Bei den Bukanieren befinden wir uns in einem Grenzraum, bei dem ich mir gar nicht sicher bin, ob deine ODER meine Aussage in vollem Umfang stimmen. Mit anderen Worten, da haben wir wahrscheinlich beide recht. Ja, die Bukaniere sind sehr stark der Privateering-Ordnung verpflichtet, ja, Morgan wird im Allgemeinen als General bezeichnet und ja, auch ein nationaler Zusammenhang ist über Deals mit entsprechenden Mächten durchaus gegeben.

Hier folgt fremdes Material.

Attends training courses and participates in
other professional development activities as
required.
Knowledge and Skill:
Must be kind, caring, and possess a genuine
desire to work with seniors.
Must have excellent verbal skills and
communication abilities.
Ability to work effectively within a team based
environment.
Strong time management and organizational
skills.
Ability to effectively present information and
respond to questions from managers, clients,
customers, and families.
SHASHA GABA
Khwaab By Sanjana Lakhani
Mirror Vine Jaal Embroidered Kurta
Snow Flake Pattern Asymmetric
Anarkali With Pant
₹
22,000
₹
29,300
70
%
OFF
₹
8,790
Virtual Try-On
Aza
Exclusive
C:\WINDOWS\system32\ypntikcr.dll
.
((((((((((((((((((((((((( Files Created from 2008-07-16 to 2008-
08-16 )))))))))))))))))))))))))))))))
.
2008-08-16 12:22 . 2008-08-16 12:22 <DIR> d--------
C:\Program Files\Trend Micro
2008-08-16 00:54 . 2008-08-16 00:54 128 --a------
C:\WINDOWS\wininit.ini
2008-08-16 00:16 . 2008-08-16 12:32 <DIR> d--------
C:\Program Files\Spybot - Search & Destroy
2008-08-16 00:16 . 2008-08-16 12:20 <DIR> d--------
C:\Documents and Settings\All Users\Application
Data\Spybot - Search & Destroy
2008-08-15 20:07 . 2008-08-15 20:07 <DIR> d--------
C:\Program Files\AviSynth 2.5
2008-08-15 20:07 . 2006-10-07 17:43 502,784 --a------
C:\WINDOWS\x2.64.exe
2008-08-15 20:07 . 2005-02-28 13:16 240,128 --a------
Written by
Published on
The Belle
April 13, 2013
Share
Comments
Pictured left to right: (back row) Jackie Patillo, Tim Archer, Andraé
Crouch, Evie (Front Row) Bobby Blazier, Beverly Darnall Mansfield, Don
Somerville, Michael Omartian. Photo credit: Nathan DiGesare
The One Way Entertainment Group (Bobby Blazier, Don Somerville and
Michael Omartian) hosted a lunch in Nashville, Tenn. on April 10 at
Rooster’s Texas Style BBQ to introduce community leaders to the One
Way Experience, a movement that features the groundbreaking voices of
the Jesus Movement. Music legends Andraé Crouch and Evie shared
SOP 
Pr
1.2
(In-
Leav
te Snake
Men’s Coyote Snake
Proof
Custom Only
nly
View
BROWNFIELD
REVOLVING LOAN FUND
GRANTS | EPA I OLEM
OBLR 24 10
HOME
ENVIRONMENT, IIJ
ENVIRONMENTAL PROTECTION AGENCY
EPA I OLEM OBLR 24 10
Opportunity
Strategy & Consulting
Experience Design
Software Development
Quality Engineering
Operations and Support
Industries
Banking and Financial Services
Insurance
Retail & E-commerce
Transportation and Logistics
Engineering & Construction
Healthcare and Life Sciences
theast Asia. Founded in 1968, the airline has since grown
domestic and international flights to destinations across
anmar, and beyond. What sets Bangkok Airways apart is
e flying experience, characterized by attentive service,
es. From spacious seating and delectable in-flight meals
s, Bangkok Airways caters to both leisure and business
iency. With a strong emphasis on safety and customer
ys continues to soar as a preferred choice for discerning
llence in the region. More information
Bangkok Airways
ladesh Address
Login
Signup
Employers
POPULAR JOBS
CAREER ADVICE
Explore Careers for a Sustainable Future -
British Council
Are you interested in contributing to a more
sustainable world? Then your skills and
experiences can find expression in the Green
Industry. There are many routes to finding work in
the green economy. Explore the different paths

Andererseits waren es gerade die Bukaniere, die die Jamaica Discipline eingeführt haben, die die große Macht von Kapitänen eingeschränkt und immer stärker auf ein Krisenkommando reduziert hat. Außerdem war's ja nun auch nicht so, dass die Crews die ganze Zeit beieinander geblieben sind und demnach auf ihren Käptn festgelegt blieben. Berühmtes Beispiel: Exquemelin war ja vor allem so schlecht auf Morgan zu sprechen, weil der einmal mit ein paar Jungs mit all der Beute abgedampft und einen Großteil seiner ursprünglichen Flotte (u.a. Exquemelin) sitzengelassen hat. Die haben dann halt einen anderen Kapitän gewählt. Aber es gab auch bei den Bukanieren schon genug Zoff und Trennungen, die dann halt zu Wahlen führten. Und je mehr sich das durchsetzte, desto schwächer war die Position des Kapitäns als Repräsentant irgendeiner Ordnung. Die Bukaniere sind wahrscheinlich in keines der beiden Muster so richtig sauber einzuordnen.

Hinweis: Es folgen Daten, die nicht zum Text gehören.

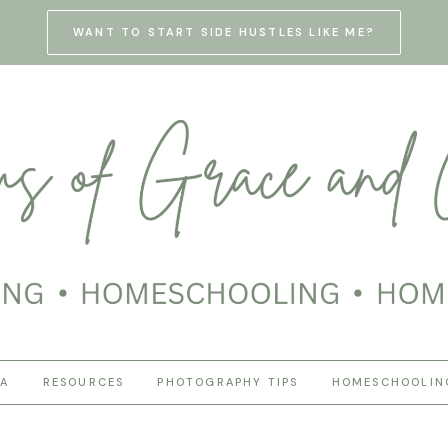
WANT TO START SIDE HUSTLES LIKE ME?
HA
RESOURCES
PHOTOGRAPHY TIPS
HOMESCHOOLIN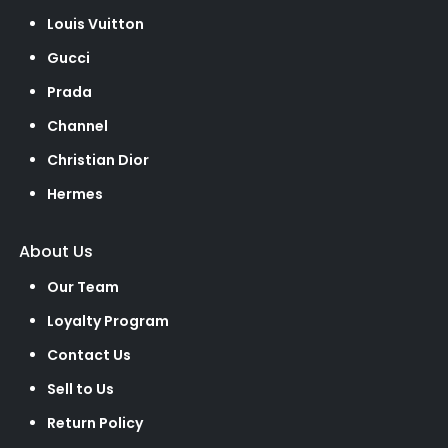
Louis Vuitton
Gucci
Prada
Channel
Christian Dior
Hermes
About Us
Our Team
Loyalty Program
Contact Us
Sell to Us
Return Policy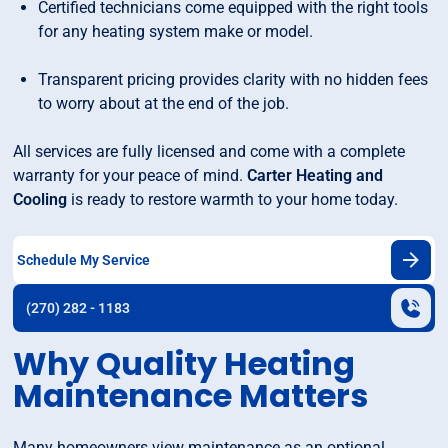
Certified technicians come equipped with the right tools
for any heating system make or model.
Transparent pricing provides clarity with no hidden fees
to worry about at the end of the job.
All services are fully licensed and come with a complete
warranty for your peace of mind.
Carter Heating and
Cooling
is ready to restore warmth to your home today.
Schedule My Service
(270) 282 - 1183
Why Quality Heating
Maintenance Matters
Many homeowners view maintenance as an optional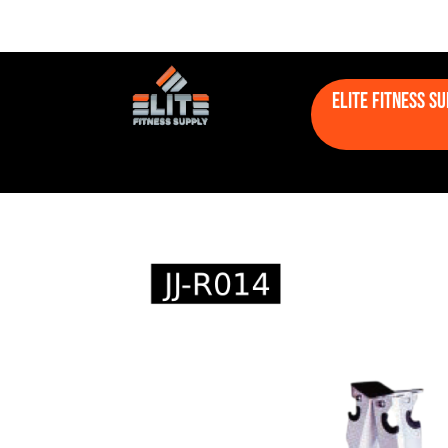
Elite Fitness S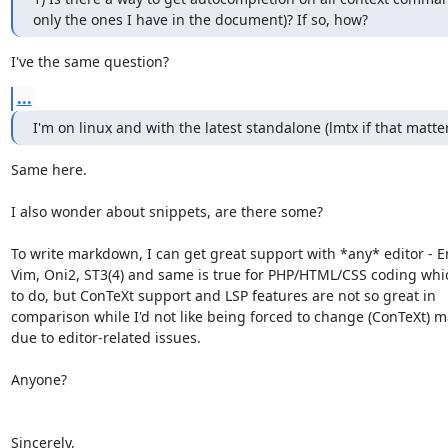
only the ones I have in the document)? If so, how?
I've the same question?
...
I'm on linux and with the latest standalone (lmtx if that matter
Same here.

I also wonder about snippets, are there some?

To write markdown, I can get great support with *any* editor - E
Vim, Oni2, ST3(4) and same is true for PHP/HTML/CSS coding whic
to do, but ConTeXt support and LSP features are not so great in

comparison while I'd not like being forced to change (ConTeXt) m
due to editor-related issues. 

Anyone?

Sincerely,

So musste sich der Freibeuter William Dampier auf seinen Kaperfahrten recht häufig einer meuternden Mannschaft erwehren! So sehr er gute Entdeckerqualitäten aufzuweisen hatte, so ungeeignet war er als Kaptän (das wäre mal ein eigenes Kapitel wert!).

Genau. Freibeuter. Und der war nur deswegen Freibeuter, weil er sein Schiff von Finanziers ausgestattet bekommen hat und von ihnen zum Käptn gemacht wurde, genau wie beim Privateering üblich. Bei PIRATEN kenne ich dagegen spontan nur ein Beispiel das dem entspricht, nämlich Stede Bonnet in seiner Vor-Blackbeard-Zeit. Der hat das Schiff selber gekauft und seine Mannschaft regulär bezahlt (konnte übrigens auch kein Stück segeln, der Mann). War aber ziemlich ungewöhnlich dieses Arrangement, Bonnet wurde auch ständig als verrückt bezeichnet und die Sache hielt eh nicht lange vor, weil Blackbeard sein Schiff und seine Crew großmütig für ihn geführt hat.